>> Begin DATA SUPPLIED
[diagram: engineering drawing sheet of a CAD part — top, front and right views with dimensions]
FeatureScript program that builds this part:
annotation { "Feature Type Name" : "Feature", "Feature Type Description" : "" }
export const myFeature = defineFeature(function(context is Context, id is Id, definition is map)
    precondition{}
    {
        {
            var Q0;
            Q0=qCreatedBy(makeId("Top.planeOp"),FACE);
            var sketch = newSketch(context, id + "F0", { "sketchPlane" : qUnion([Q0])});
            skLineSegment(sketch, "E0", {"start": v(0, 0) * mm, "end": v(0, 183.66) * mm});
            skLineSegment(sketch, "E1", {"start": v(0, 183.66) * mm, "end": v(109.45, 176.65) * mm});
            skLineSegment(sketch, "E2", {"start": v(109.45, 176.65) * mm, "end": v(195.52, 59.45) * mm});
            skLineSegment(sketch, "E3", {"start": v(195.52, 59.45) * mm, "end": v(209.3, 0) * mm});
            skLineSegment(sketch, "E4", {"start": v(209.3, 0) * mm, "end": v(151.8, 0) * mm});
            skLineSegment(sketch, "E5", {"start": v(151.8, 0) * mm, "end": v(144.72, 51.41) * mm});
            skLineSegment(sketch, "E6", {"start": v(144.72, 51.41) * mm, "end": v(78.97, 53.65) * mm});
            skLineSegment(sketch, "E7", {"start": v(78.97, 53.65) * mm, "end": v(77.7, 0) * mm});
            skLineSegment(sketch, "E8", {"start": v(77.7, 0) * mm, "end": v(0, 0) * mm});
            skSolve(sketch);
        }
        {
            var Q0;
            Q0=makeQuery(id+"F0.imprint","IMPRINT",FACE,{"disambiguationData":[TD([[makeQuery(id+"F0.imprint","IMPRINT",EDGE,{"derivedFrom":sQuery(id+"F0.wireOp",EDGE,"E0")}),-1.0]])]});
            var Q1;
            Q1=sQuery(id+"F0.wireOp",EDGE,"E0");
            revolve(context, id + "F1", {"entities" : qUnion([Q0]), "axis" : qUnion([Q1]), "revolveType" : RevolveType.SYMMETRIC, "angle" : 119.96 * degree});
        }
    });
>> End DATA SUPPLIED
■ **YOUR GOAL**: Recast the rows above as a JSON list of strings, with one string for each line and blank lines omitted.

■ **OUTPUT BELOW**:
[
  "[diagram: engineering drawing sheet of a CAD part — top, front and right views with dimensions]",
  "FeatureScript program that builds this part:",
  "annotation { \"Feature Type Name\" : \"Feature\", \"Feature Type Description\" : \"\" }",
  "export const myFeature = defineFeature(function(context is Context, id is Id, definition is map)",
  "    precondition{}",
  "    {",
  "        {",
  "            var Q0;",
  "            Q0=qCreatedBy(makeId(\"Top.planeOp\"),FACE);",
  "            var sketch = newSketch(context, id + \"F0\", { \"sketchPlane\" : qUnion([Q0])});",
  "            skLineSegment(sketch, \"E0\", {\"start\": v(0, 0) * mm, \"end\": v(0, 183.66) * mm});",
  "            skLineSegment(sketch, \"E1\", {\"start\": v(0, 183.66) * mm, \"end\": v(109.45, 176.65) * mm});",
  "            skLineSegment(sketch, \"E2\", {\"start\": v(109.45, 176.65) * mm, \"end\": v(195.52, 59.45) * mm});",
  "            skLineSegment(sketch, \"E3\", {\"start\": v(195.52, 59.45) * mm, \"end\": v(209.3, 0) * mm});",
  "            skLineSegment(sketch, \"E4\", {\"start\": v(209.3, 0) * mm, \"end\": v(151.8, 0) * mm});",
  "            skLineSegment(sketch, \"E5\", {\"start\": v(151.8, 0) * mm, \"end\": v(144.72, 51.41) * mm});",
  "            skLineSegment(sketch, \"E6\", {\"start\": v(144.72, 51.41) * mm, \"end\": v(78.97, 53.65) * mm});",
  "            skLineSegment(sketch, \"E7\", {\"start\": v(78.97, 53.65) * mm, \"end\": v(77.7, 0) * mm});",
  "            skLineSegment(sketch, \"E8\", {\"start\": v(77.7, 0) * mm, \"end\": v(0, 0) * mm});",
  "            skSolve(sketch);",
  "        }",
  "        {",
  "            var Q0;",
  "            Q0=makeQuery(id+\"F0.imprint\",\"IMPRINT\",FACE,{\"disambiguationData\":[TD([[makeQuery(id+\"F0.imprint\",\"IMPRINT\",EDGE,{\"derivedFrom\":sQuery(id+\"F0.wireOp\",EDGE,\"E0\")}),-1.0]])]});",
  "            var Q1;",
  "            Q1=sQuery(id+\"F0.wireOp\",EDGE,\"E0\");",
  "            revolve(context, id + \"F1\", {\"entities\" : qUnion([Q0]), \"axis\" : qUnion([Q1]), \"revolveType\" : RevolveType.SYMMETRIC, \"angle\" : 119.96 * degree});",
  "        }",
  "    });"
]